Government ministers are set to meet to discuss scrapping the proposed plans that would see NHS staff in England be redeployed or dismissed from their roles if they did not, and continue to refuse to take any Covid-19 vaccines.
At present, front-line workers in England must be fully vaccinated by Friday, April 1, which also means that they have until Thursday this week to have had their first dose.
How many NHS staff are against Covid-19 vaccines?
At least 77,000 NHS staff have not had any vaccines despite working in the field. There are 1.4 million staff of NHS employees in the whole of the UK.
Health Secretary Sajid Javid has said that it is the “duty” of NHS staff to get vaccinated but that they will keep the new requirement under review. The UK Health Security Agency has also said that the mandate is “the right thing to do to protect patients”.
The requirement was introduced at the time that the Delta variant emerged and became most prominent. Evidence at the time showed that taking the vaccine would cut chances of transmission in catching and spreading the virus.
What are the problems of the NHS jab mandate?
The government has faced pressure from NHS staff to scrap their requirement for all NHS staff in England to be fully vaccinated due to fears that it would lead to a staff crisis.
With the 77,000 number of staff without a vaccine in the NHS, the health service would suffer a huge loss in employees and number of helping hands at a time of need as the pandemic fares on. At present, there are approximately 100,000 vacancies within the NHS meaning that the service needs more employees, not fewer.
The Royal College of Midwives also said that the government’s policy could have a “catastrophic impact” on maternity services. The Royal College of GPs and Royal College of Nursing has asked for the deadline of Friday 1 April to be delayed.
What are the current Covid-19 rules for NHS staff in England?
The latest coronavirus rules and precautions for NHS staff in England are as follows since December 2021.
If an NHS staff member develops any Covid-19 symptoms, regardless of how mild, then they should:
Follow the stay at home guidance and take a PCR test either through workplace arrangements or the Test and Trace service
If at home (off-duty), they should not attend work while waiting for their PCR test result and should notify their employer or line manager immediately
If at work, they should inform their employer or line manager and return home as soon as possible
If they receive a positive SARS-CoV-2 PCR test result, they must self-isolate for 10 days
If their self-reported SARS-CoV-2 LFD antigen test result is positive, they should self-isolate immediately and arrange to have a follow-up PCR test as soon as possible, through workplace arrangements or the Test and Trace service.
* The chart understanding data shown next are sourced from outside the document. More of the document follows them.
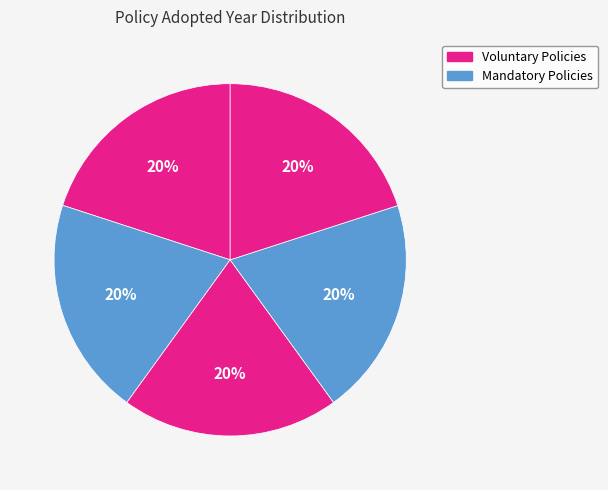

How many segments does this pie chart have?

5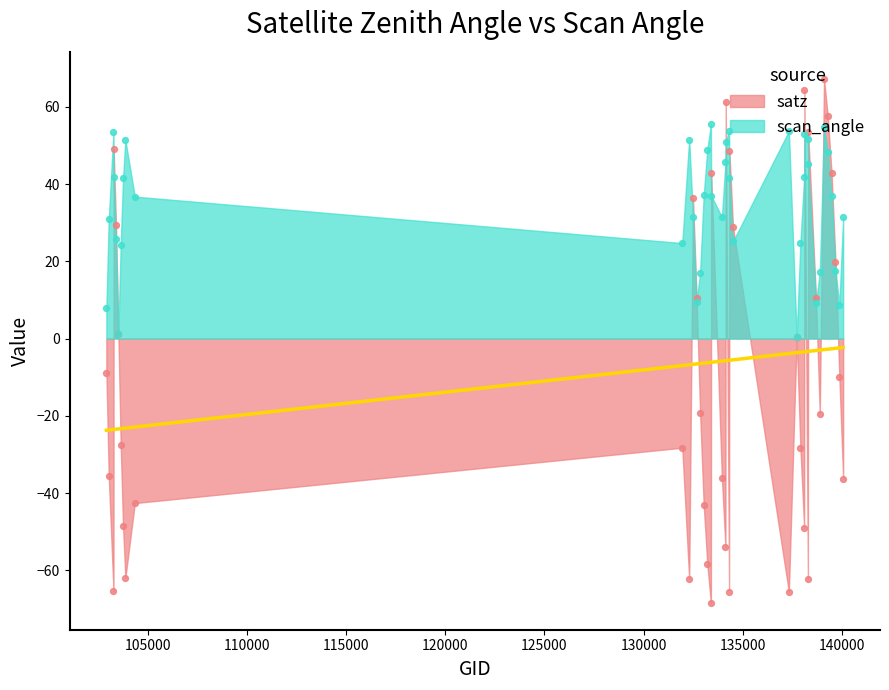

What are all the series names shown in the legend?

satz, scan_angle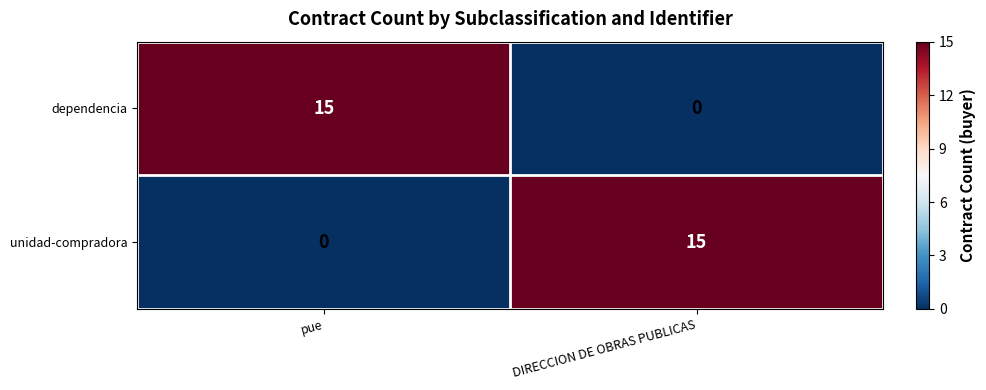

What is the spread (max minus min) of values at DIRECCION DE OBRAS PUBLICAS?

15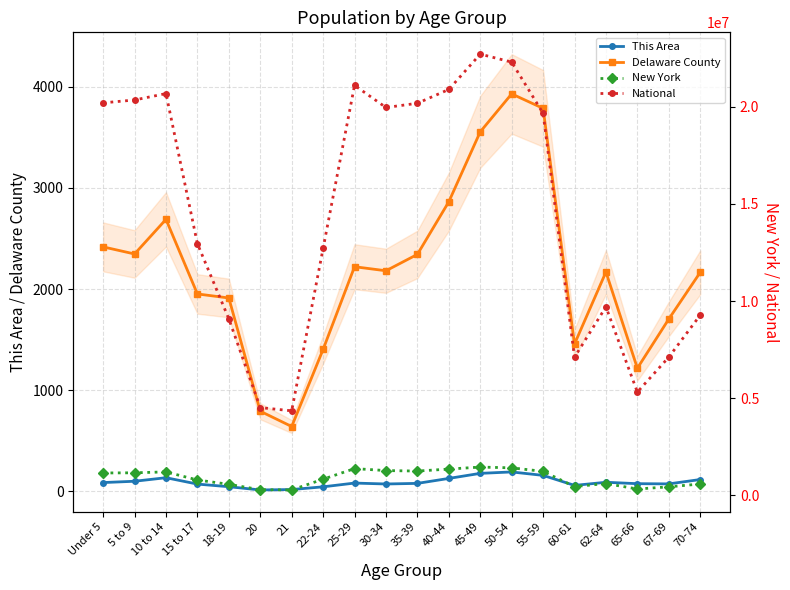

How many values in the New York series are below 1155822?

10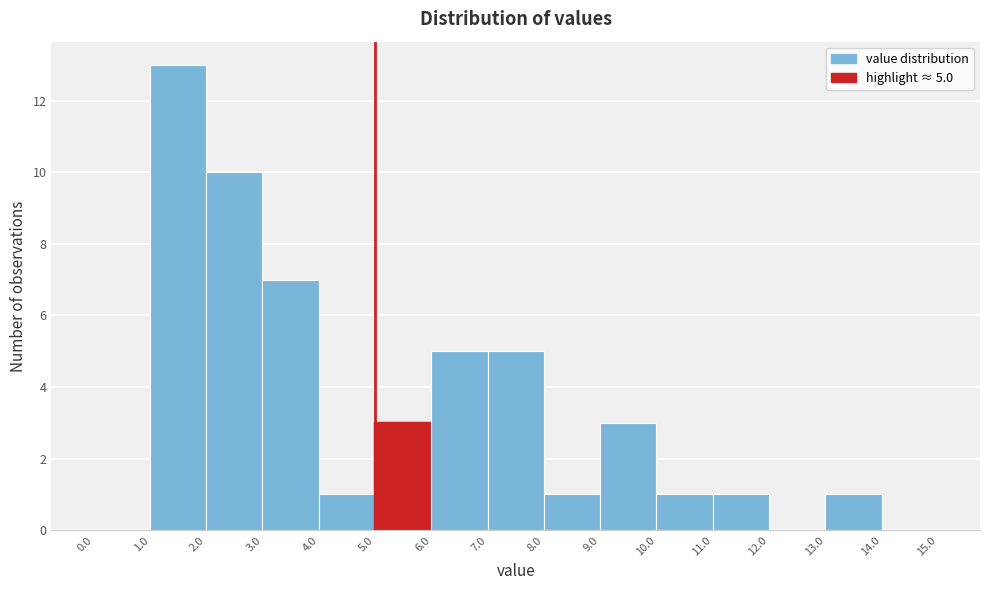

Over which range of the x-axis is the bar tallest?

1.0 to 2.0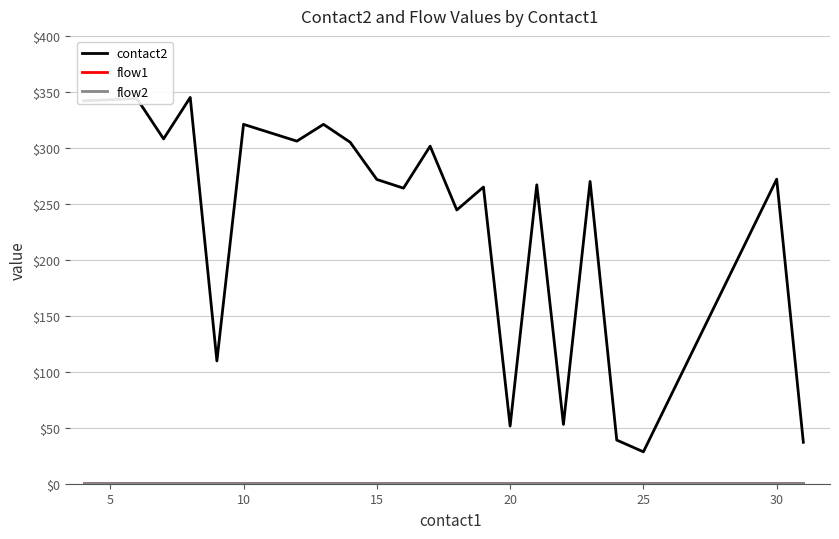

Does the chart have visible grid lines?

Yes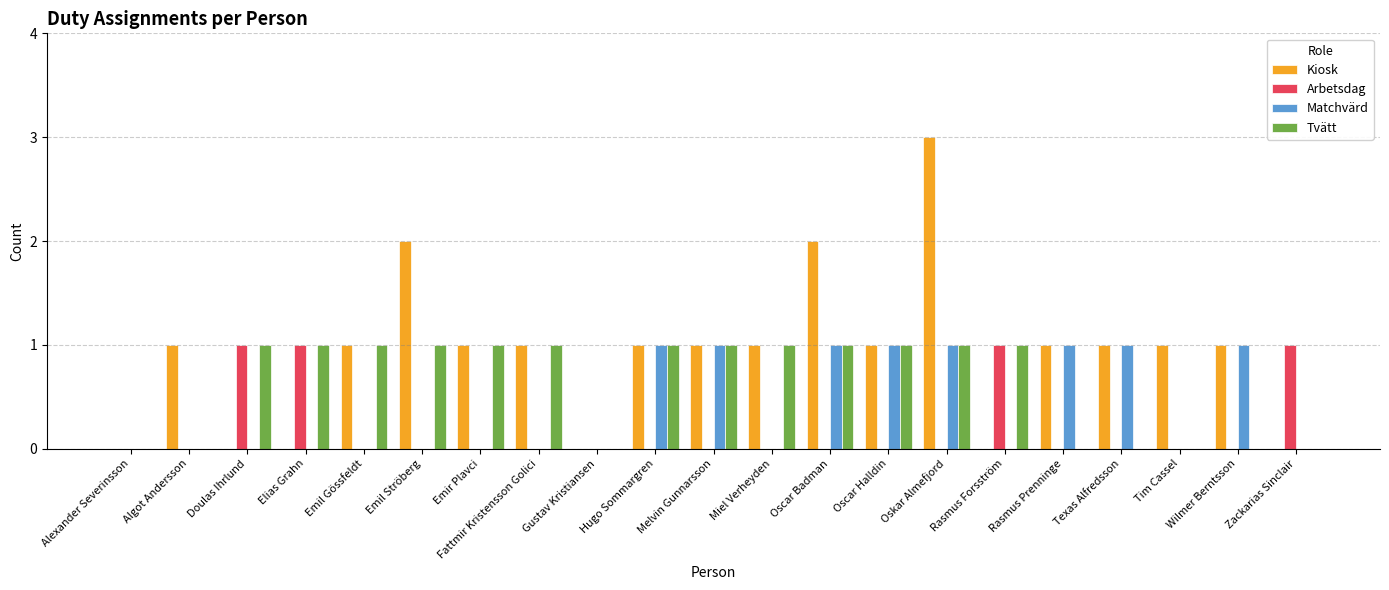

Is the value of Tvätt at Rasmus Forsström greater than the value of Arbetsdag at Algot Andersson?

Yes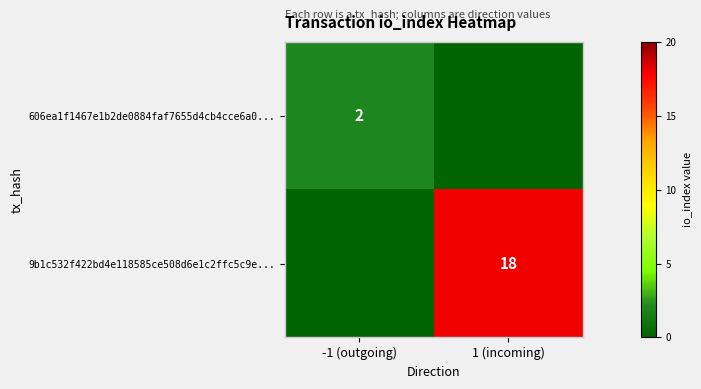

Is it true that 606ea1f1467e1b2de0884faf7655d4cb4cce6a0... equals 3 at -1 (outgoing)?

False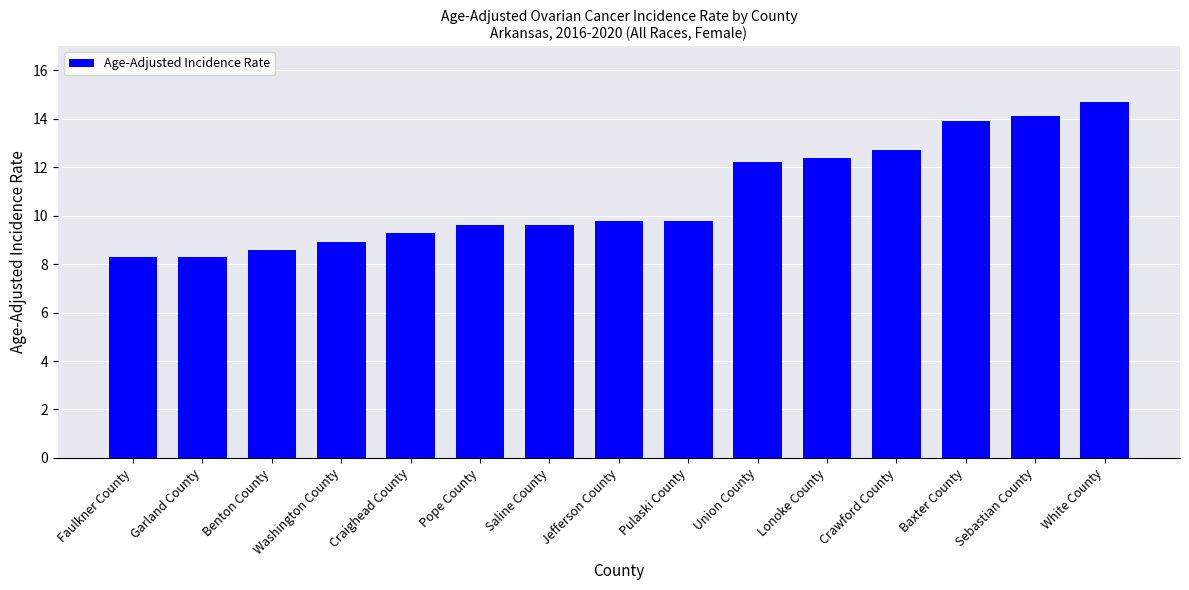

Between Crawford County and Faulkner County, which is larger?

Crawford County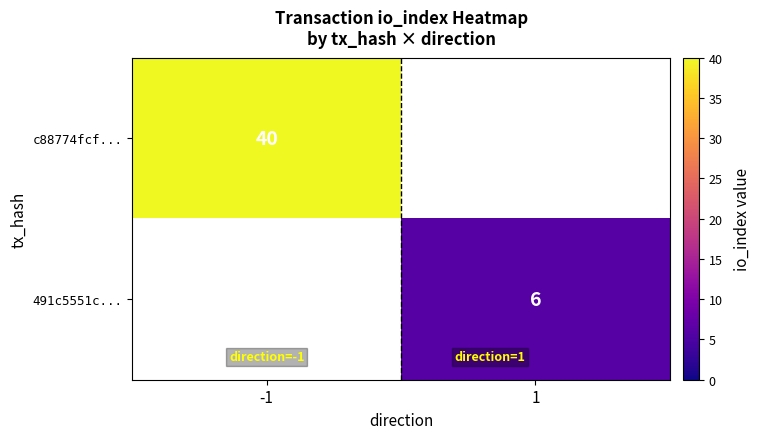

The value of 491c5551c... at 1 is 6. True or false?

True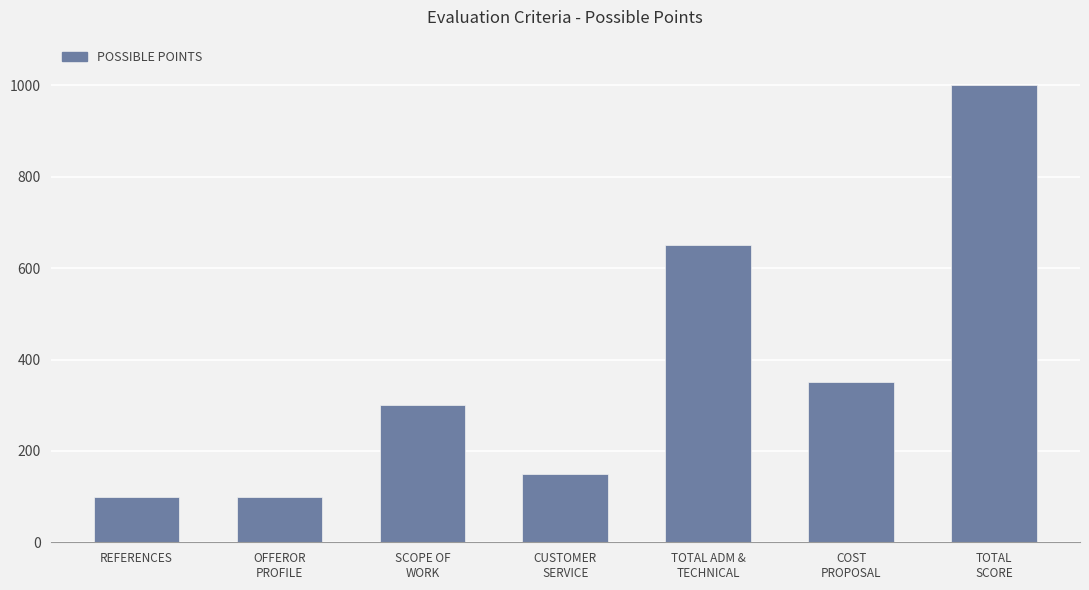

Are the bars horizontal?

No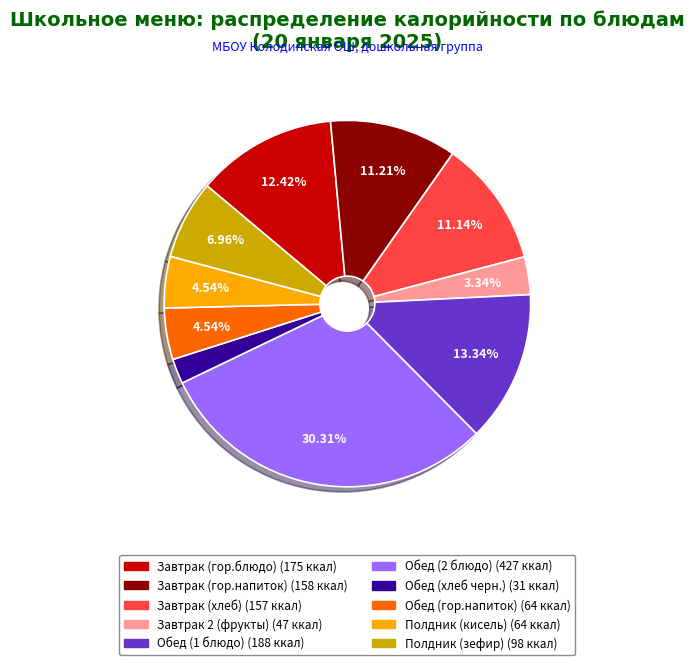

Approximately how many times larger is the value at Обед (2 блюдо) compared to Завтрак (гор.блюдо)?

2.4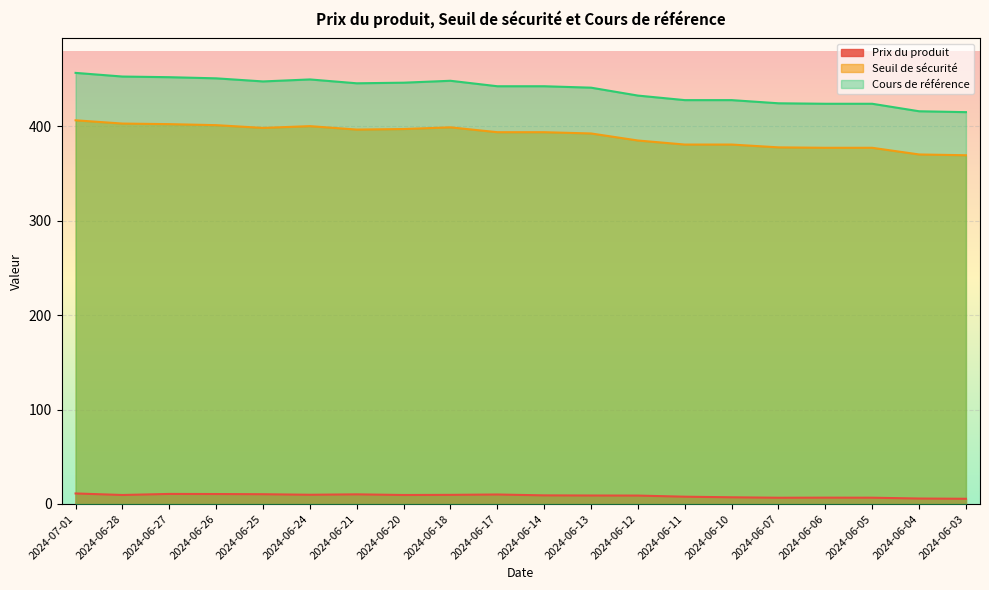

What position from the right is 2024-06-26?

17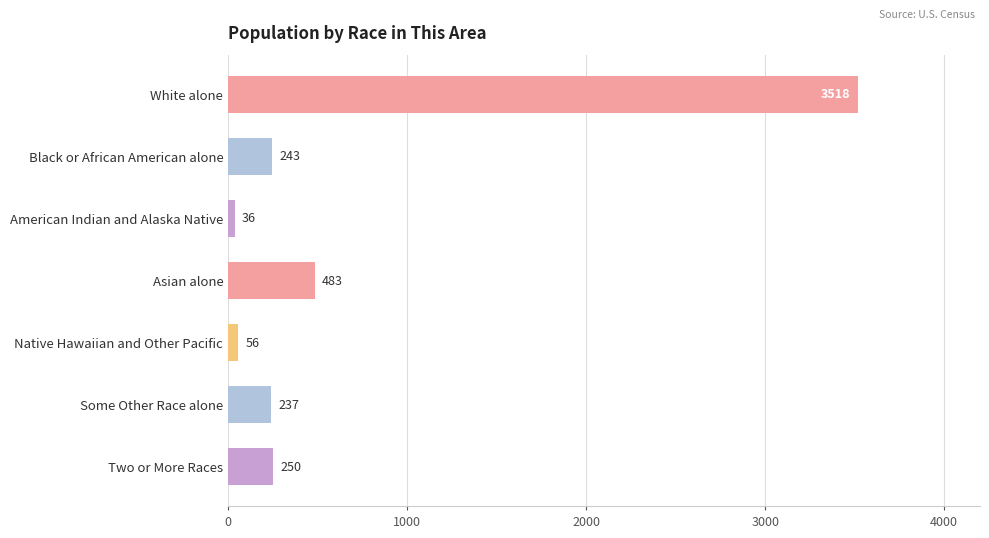

How many bars are there in total?

7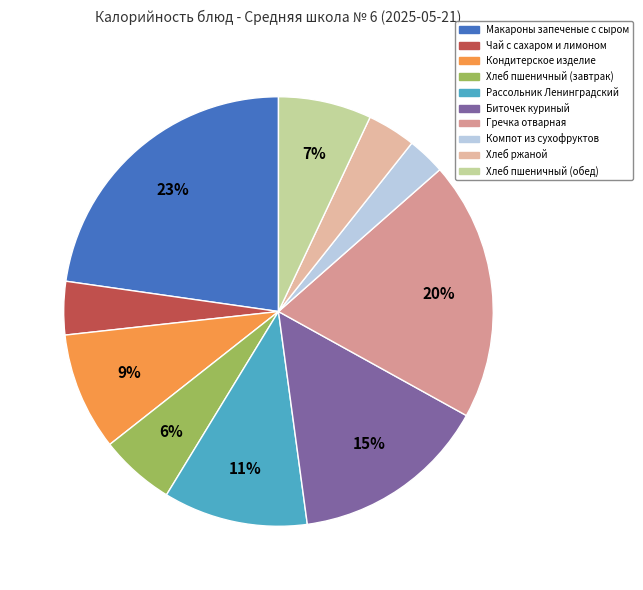

What is the ratio of the value at Кондитерское изделие to the value at Хлеб пшеничный (обед)?

1.3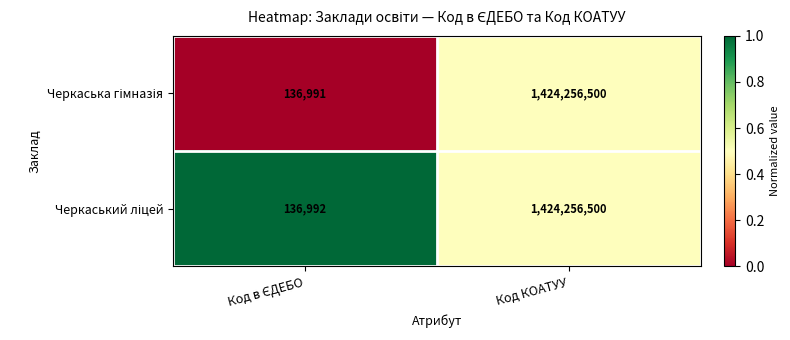

At which category is the sum across all series the highest?

Код КОАТУУ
They should continue to self-isolate while waiting for their PCR test result – if this follow-up is positive, they continue to self-isolate
If you receive a negative PCR test, then you can return to work if you are medically fit and able to do so.
If a staff member does not have any symptoms but has a positive PCR test result, then they must stay at home and self-isolate.
If a staff member is in contact with someone with a confirmed case of Covid-19, then:
- They must stay at home and self-isolate if not fully vaccinated
If they are fully vaccinated, have received two vaccine doses and are 14 days post second vaccination, then they should arrange a PCR test and can return to work if it is confirmed negative and must complete daily lateral flow tests before attending work each day for 10 days. (It is advised to seek a repeat PCR if any LFD tests come back positive.) If the test is positive, then isolate for 10 days.